A estimativa é que em 2012, o setor continue em expansão atingindo aproximadamente as 300 toneladas de mel. No próximo ano mais oito municípios que já produzem mel devem ingressar na Rede Apes, dando ainda mais destaque a atividade na agroindústria capixaba.
O momento favorável para o setor resultou na organização do terceiro Encontro Estadual das Associações de Apicultores, que ocorreu em julho, onde as 17 associações envolvidas com a atividade se reuniram para construir um balanço do setor apícola no Espírito Santo no primeiro semestre de 2011, além de definir um plano de metas a serem alcançadas no próximo ano, coordenando todas as partes envolvidas, do apicultor até a comercialização para o consumidor final.
Durante a GranExpoES, o setor também recebeu destaque com a realização do I Fórum de Debate da Cadeia Apícola Capixaba, onde foram discutidos temas como tributação, políticas públicas, tecnologia e inovação no setor.

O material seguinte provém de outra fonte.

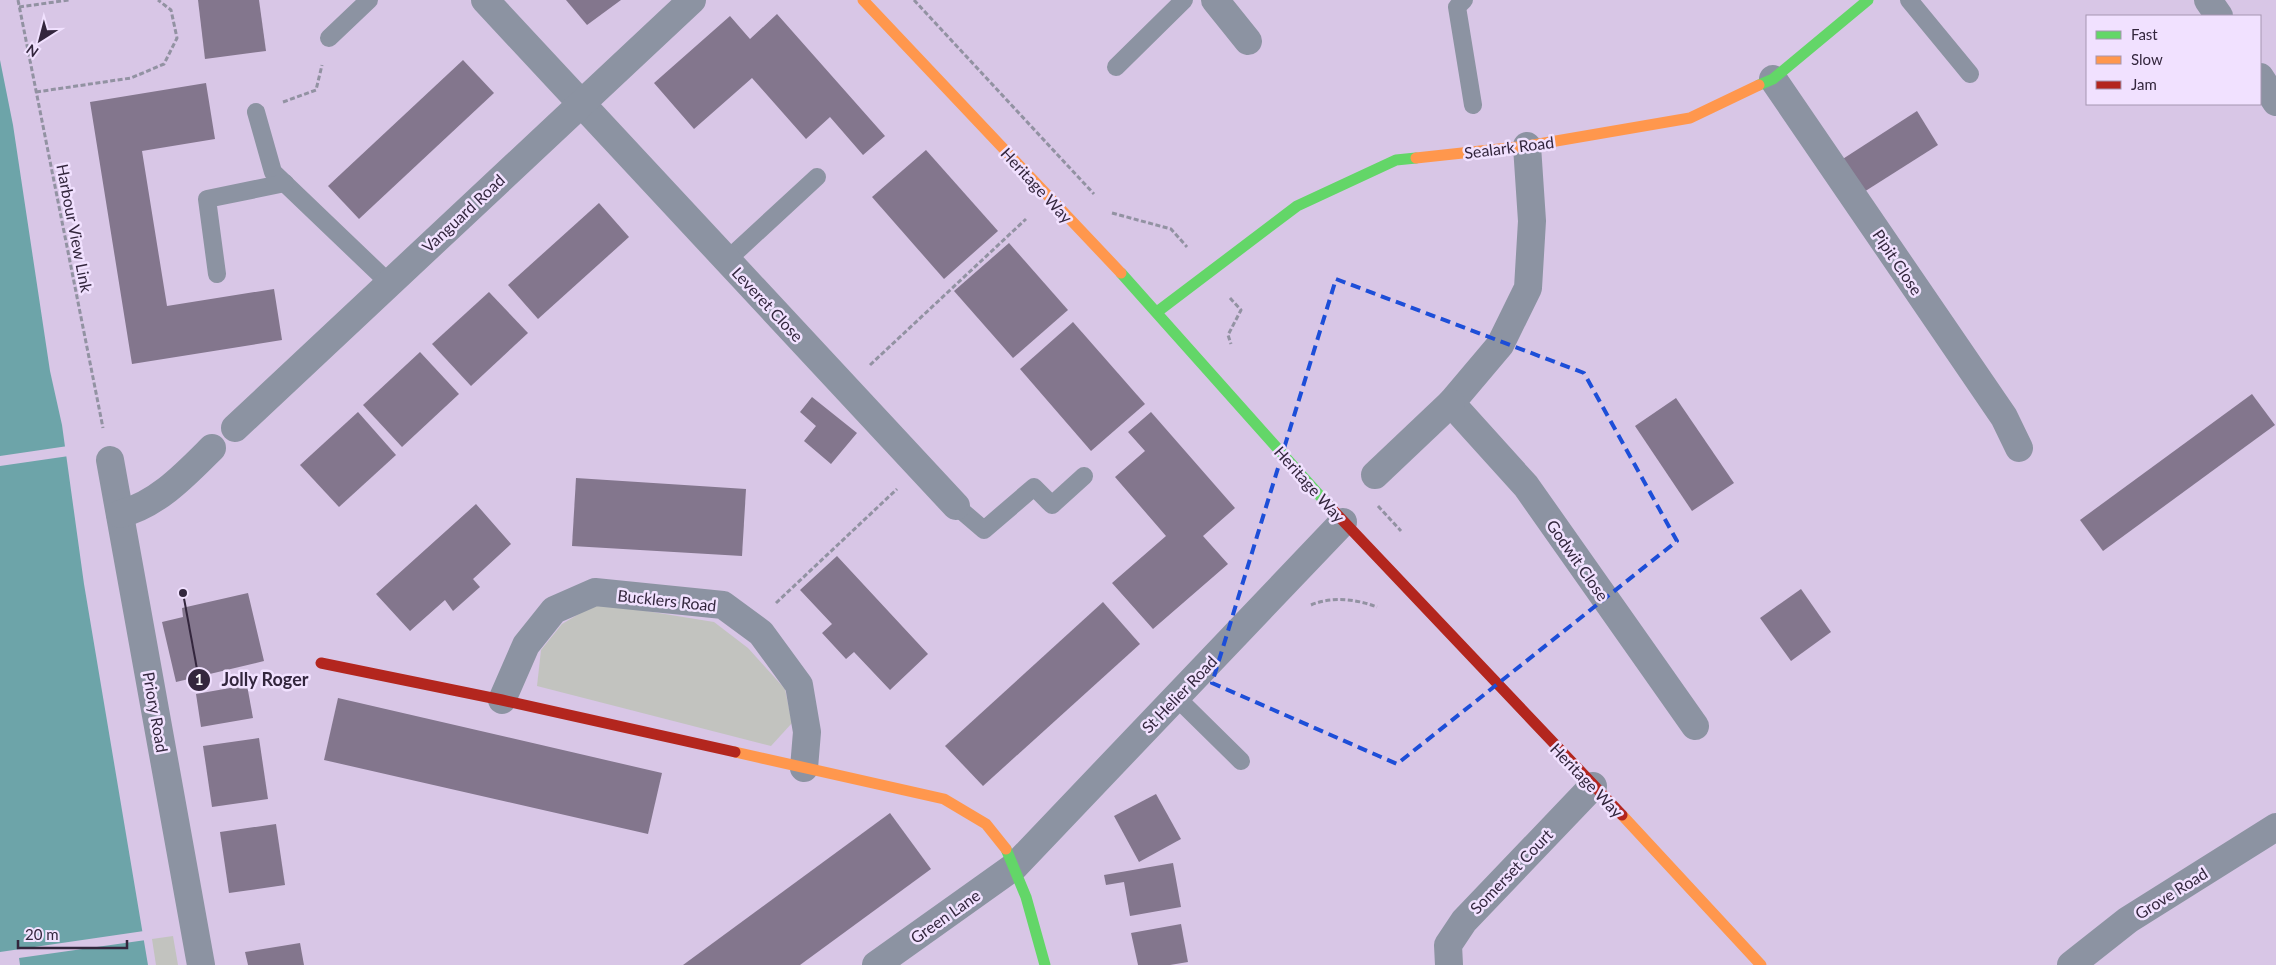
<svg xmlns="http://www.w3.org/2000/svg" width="2276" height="965" font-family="Lato,sans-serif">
  <rect width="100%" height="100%" fill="#d8c6e6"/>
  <g fill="#c2c3bf">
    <polygon points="597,603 714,622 748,648 785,689 792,723 771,746 537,686 541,650 562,624"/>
    <polygon points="173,936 178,965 156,965 152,939"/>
  </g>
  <polygon fill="#6da4a9" points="0,60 13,125 50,371 62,425 84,584 148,965 0,965"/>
  <g fill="#d8c6e6">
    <polygon points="68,446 69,456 0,466 0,456"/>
    <polygon points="144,931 146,940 19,958 20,965 0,965 0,952"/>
  </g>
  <g fill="#83768d">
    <polygon points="198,0 259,0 266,51 205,59"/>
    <polygon points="566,0 621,0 587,25"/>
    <polygon points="777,14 885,136 863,155 830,117 806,139 752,78 694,129 654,83 730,16 750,39"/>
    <polygon points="463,60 494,93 359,219 328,186"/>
    <polygon points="206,83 215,139 142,151 167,306 274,289 282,340 132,364 90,102"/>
    <polygon points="1917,111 1938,145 1856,197 1835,164"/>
    <polygon points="926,150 998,231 944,279 872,197"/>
    <polygon points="599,203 629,237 538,319 508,285"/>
    <polygon points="1009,243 1068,310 1013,358 954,291"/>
    <polygon points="489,292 528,333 471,386 432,344"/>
    <polygon points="1073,322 1145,404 1091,451 1020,369"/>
    <polygon points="420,352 459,394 402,447 363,405"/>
    <polygon points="2252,394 2275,425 2103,551 2080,520"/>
    <polygon points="812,397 857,433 831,464 804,441 816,426 800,412"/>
    <polygon points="1676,398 1734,483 1692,511 1635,426"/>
    <polygon points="358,412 396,455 339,507 300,465"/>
    <polygon points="1151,412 1235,508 1203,536 1228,564 1153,629 1112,583 1166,536 1115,477 1145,451 1128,432"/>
    <polygon points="576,478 746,489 742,556 572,546"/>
    <polygon points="476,504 511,544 473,579 480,587 453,611 445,600 410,631 376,594"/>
    <polygon points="837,556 928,654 890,690 854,652 846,659 822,633 832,624 800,590"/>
    <polygon points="1801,589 1831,632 1791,661 1760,618"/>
    <polygon points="248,593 264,661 176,682 162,622 183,617 182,608"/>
    <polygon points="1103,602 1140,644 983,786 945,746"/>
    <polygon points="247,685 253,718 201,727 196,694"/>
    <polygon points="338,698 662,773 648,834 324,760"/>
    <polygon points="259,738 268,799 212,807 203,746"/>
    <polygon points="1156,794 1181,839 1139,862 1114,816"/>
    <polygon points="890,813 931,869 800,965 683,965"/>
    <polygon points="276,824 285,885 229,893 220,832"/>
    <polygon points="1173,863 1181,907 1130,916 1124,882 1106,885 1104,875"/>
    <polygon points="1181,924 1188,962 1170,965 1138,965 1131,933"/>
    <polygon points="300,943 304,965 248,965 245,952"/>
  </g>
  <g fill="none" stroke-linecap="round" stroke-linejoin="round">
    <g stroke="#9292a2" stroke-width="3" stroke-dasharray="5 2.5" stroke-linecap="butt">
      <polyline points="18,0 103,428"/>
      <polyline points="914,0 1094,194"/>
      <polyline points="19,7 69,0"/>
      <polyline points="36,92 131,78 164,64 177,38 171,10 158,0"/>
      <polyline points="283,102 316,90 322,65"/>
      <polyline points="1112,213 1171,229 1187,247"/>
      <polyline points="1230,298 1241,310 1228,335 1231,344"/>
      <polyline points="870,365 1026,219"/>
      <polyline points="1378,506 1401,531"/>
      <polyline points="776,603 897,489"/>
      <path d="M1311,605C1332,596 1356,599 1377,607"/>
    </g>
    <g stroke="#8c93a2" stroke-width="18">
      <polyline points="1464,0 1457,7 1473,105"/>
      <polyline points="1909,0 1970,74"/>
      <polyline points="329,38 369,0"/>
      <polyline points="1116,67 1184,0"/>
      <polyline points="256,112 273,172 389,283"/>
      <polyline points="727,260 817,177"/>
      <polyline points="217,274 207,199 285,183"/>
      <polyline points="956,506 984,530 1034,487 1052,505 1084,476"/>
      <polyline points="1176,697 1241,761"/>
    </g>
    <g stroke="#8c93a2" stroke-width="28">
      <polyline points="485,0 956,506"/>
      <polyline points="1215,0 1248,41"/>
      <polyline points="2208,0 2219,16"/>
      <polyline points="2260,77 2276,102"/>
      <polyline points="1773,79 2004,417 2019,448"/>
      <polyline points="1527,146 1532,221 1528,288 1500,345 1451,403 1526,486 1695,726"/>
      <polyline points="235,428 692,0"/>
      <polyline points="110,460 201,965"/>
      <polyline points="1375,475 1451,403"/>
      <path d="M120,514C157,505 186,474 212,448"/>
      <polyline points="502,700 526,645 554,610 595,592 723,605 761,633 799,685 807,732 804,768"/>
      <polyline points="876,965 1015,866 1343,522"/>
      <polyline points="1449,965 1448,945 1464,921 1593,786"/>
      <polyline points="2071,965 2128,920 2276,827"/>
    </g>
    <g stroke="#63d668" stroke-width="11">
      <polyline points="1759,85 1773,79 1868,0"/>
      <polyline points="1121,273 1329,506"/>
      <polyline points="1157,312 1297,206 1396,160 1416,158"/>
      <polyline points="1006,849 1026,897 1045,965"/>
    </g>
    <g stroke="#ff974d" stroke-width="11">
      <polyline points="863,0 1121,273"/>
      <polyline points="1416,158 1527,146 1690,118 1759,85"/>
      <polyline points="735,752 944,799 986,824 1006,849"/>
      <polyline points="1622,815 1761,965"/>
    </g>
    <g stroke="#b3261e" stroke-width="11">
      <polyline points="1329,506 1622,815"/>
      <polyline points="321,663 502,700 735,752"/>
    </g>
  </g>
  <path fill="none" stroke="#1d4ed8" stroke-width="4" stroke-dasharray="10 6" stroke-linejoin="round" d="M1336,279L1584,373L1677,541L1397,764L1212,683Z"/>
  <g text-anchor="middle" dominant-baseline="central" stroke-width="5" stroke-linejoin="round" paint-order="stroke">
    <g font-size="16" fill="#33263d" stroke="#f1e1ff">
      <text transform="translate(1509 147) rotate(-7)">Sealark Road</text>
      <text transform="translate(1037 185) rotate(47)">Heritage Way</text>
      <text transform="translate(463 213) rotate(-43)">Vanguard Road</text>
      <text transform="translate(75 228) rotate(79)">Harbour View Link</text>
      <text transform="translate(1898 262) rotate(56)">Pipit Close</text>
      <text transform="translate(768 304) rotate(47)">Leveret Close</text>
      <text transform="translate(1310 484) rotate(48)">Heritage Way</text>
      <text transform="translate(1578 560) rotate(55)">Godwit Close</text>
      <text transform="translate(667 600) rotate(6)">Bucklers Road</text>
      <text transform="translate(1179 694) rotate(-46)">St Helier Road</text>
      <text transform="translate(156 712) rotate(80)">Priory Road</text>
      <text transform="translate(1587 780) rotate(46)">Heritage Way</text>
      <text transform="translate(1511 871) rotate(-46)">Somerset Court</text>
      <text transform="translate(2171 893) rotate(-32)">Grove Road</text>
      <text transform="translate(945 916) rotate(-35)">Green Lane</text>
    </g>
  </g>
  <path fill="none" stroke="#33263d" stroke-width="2" d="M183 593L199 680"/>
  <g fill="#33263d" stroke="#f1e1ff" stroke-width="2">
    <circle cx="183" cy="593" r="5"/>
    <circle cx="199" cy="680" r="12"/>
  </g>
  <g font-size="15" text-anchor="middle" font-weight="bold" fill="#fff">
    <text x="199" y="685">1</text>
  </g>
  <g font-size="18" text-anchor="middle" font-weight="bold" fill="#33263d" stroke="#f1e1ff" stroke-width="5" stroke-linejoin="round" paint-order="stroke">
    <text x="265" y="686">Jolly Roger</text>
  </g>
  <rect x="2086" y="15" width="175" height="90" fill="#f1e1ff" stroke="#a596b1"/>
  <rect x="2096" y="31" width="25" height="8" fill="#63d668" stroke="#a596b1"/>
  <text x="2131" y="40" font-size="15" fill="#33263d">Fast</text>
  <rect x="2096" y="56" width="25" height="8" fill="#ff974d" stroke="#a596b1"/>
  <text x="2131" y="65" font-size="15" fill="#33263d">Slow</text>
  <rect x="2096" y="81" width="25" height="8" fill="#b3261e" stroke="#a596b1"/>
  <text x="2131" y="90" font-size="15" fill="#33263d">Jam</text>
  <g transform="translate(40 40) rotate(216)" stroke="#f1e1ff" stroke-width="4" paint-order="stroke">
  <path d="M0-4L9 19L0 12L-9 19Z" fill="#33263d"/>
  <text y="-8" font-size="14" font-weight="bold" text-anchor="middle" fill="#33263d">N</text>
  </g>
  <path d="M18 940v8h109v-8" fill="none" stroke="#33263d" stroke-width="2.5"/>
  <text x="25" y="940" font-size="15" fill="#33263d" stroke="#f1e1ff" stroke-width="4" paint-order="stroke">20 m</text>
</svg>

De acordo com o gestor do Programa de Apicultura do Sebrae, Adriano Rodrigues, o setor apícola tem vivenciado um rápido crescimento no Estado, com avanços tecnológicos, produção diversificada, aumento de produtividade e mercado favorável. “Apesar do bom momento, a caminhada está só começando, e é necessário uma melhor organização do setor para que a apicultura continue em plena expansão, e o programa visa justamente o auxilio que o produtor precisa nessa área de gestão, além da transferência de tecnologia”, afirma.
“Mesmo com o rápido crescimento da atividade, a estimativa de produção de 300 toneladas no ano que vem é apenas a metade do potencial produtivo do Espírito Santo, que teria capacidade de alcançar aproximadamente 600 toneladas ao ano. Para isso acontecer, o produtor precisa aprimorar as técnicas de produção e utilizar métodos de novas tecnologias”, explica Rodrigues.